Abstract

One of the main purposes of brain-computer interfaces (BCI) is to provide persons of an alternative communication channel. This objective was firstly focused on handicapped subjects but nowadays its scope has increased to healthy persons. Usually, BCIs record brain activity using electroencephalograms (EEG), according to four main neuro-paradigms (slow cortical potentials, motor imagery, P300 component and visual evoked potentials). These analytical paradigms are not intuitive and are difficult to implement. Accordingly, this work researches an alternative neuro-paradigm called imagined speech, which refers to the internal pronunciation of words without emitting sounds or doing facial movements. Specifically, the present research is focused on the recognition of five Spanish words corresponding to the English words “up,” “down,” “left,” “right” and “select”, with which a computer cursor could be controlled. We perform an offline computer automatic classification procedure of a dataset of EEG signals from 27 subjects. The method implements a channel selection composed of two stages; the first one obtains a Pareto front and is approached as a multi-objective optimization problem dealing with the error rate and the number of channels; the second stage selects a single solution (channel combination) from the front, applying a fuzzy inference system (FIS).
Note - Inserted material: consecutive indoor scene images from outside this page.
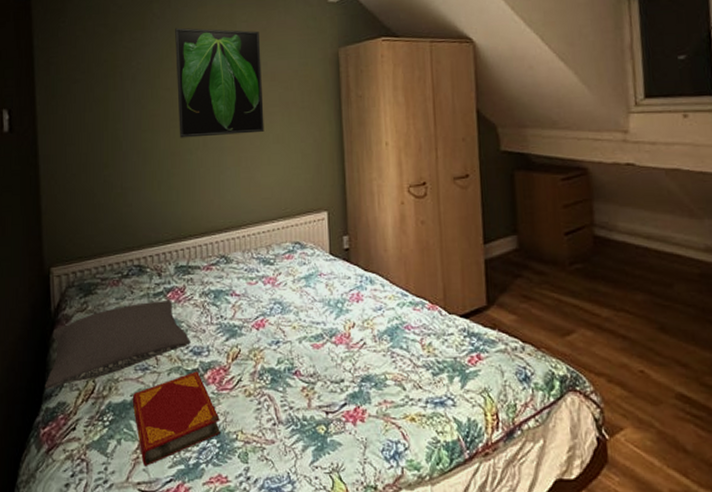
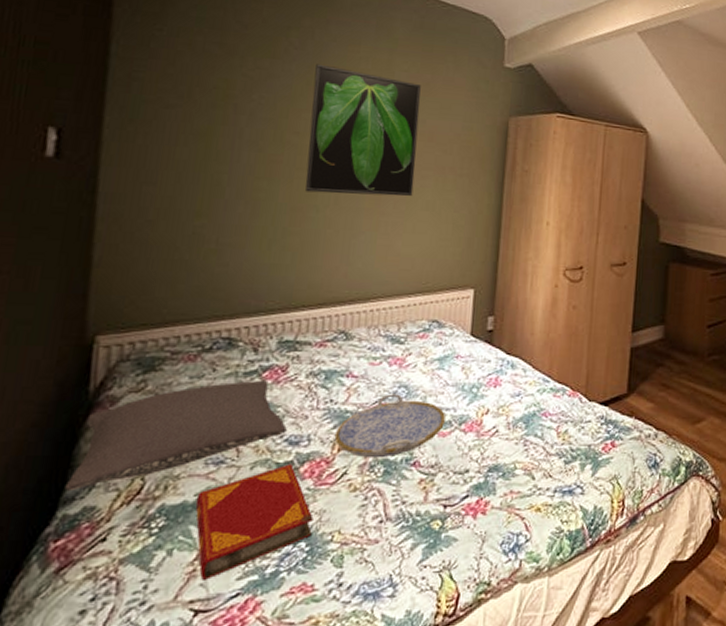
serving tray: none [228,310,318,367] -> present [334,394,446,458]

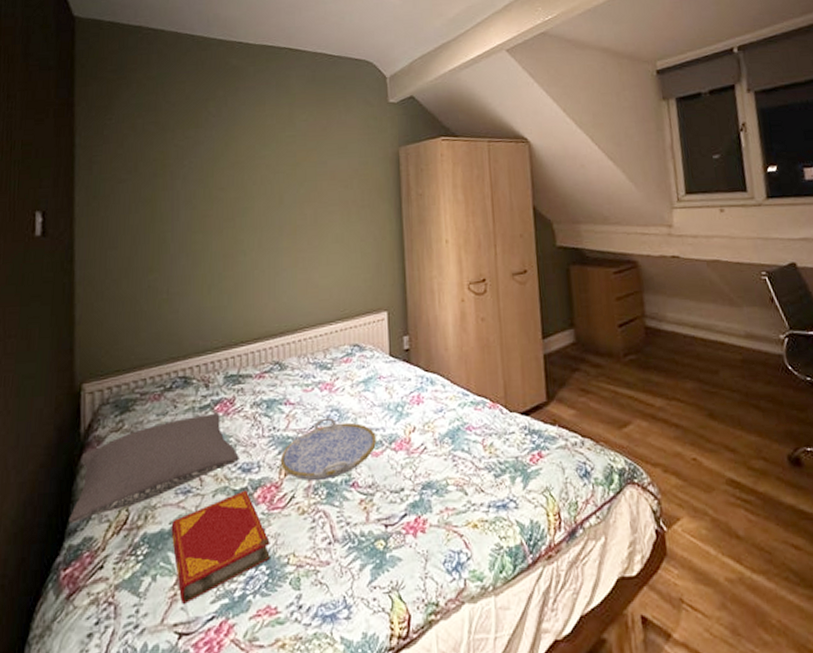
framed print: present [305,63,421,197] -> none [231,126,323,239]

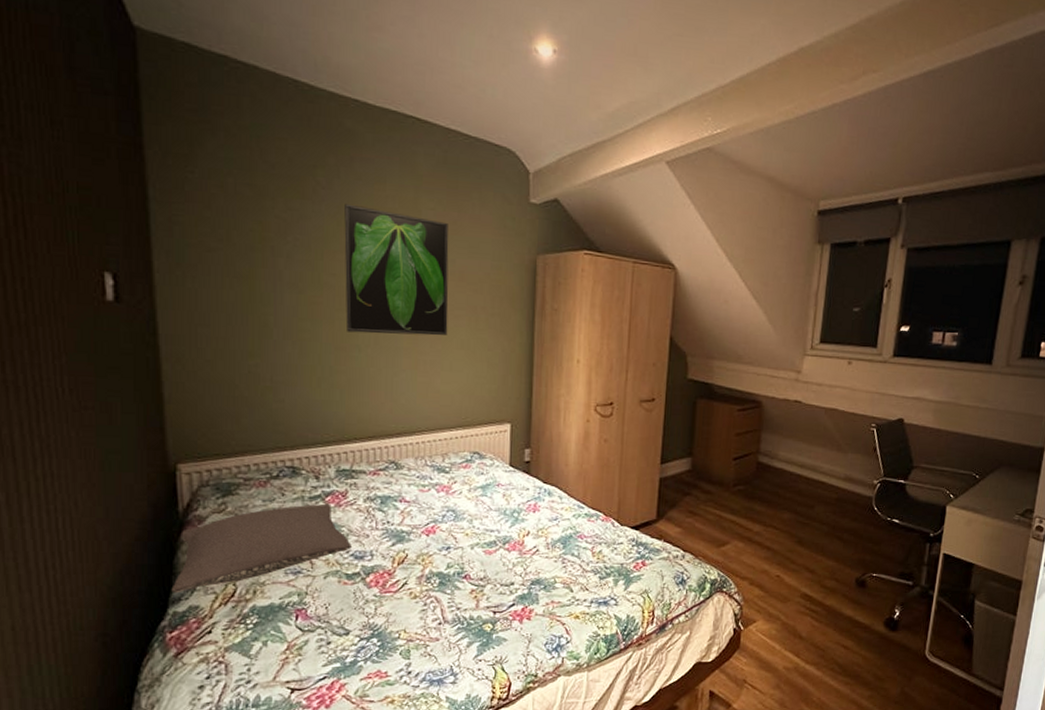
hardback book: present [171,490,270,604] -> none [281,575,382,666]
We assess the method’s performance through a channel combination and a test set not used to generate the front. Several FIS configurations were explored to evaluate if a FIS is able to select channel combinations that improve or, at least, keep the obtained accuracies using all channels for each subject’s data. We found that a FIS configuration, FIS3×3 (three membership functions for both input variables: error rate and the number of channels), obtained the best trade-off between the number of fuzzy rules and its accuracy (68.18% using around 7 channels). Also, the FIS3×3 obtained a similar statistically accuracy compared to the use of all channels (70.33%). Results of our method demonstrate the feasibility of using a FIS to automatically select a solution from the Pareto front to select channels applied to a problem of imagined speech classification. The presented method outperforms previous works in accuracy and showed a dependence relationship between EEG data and imagined words.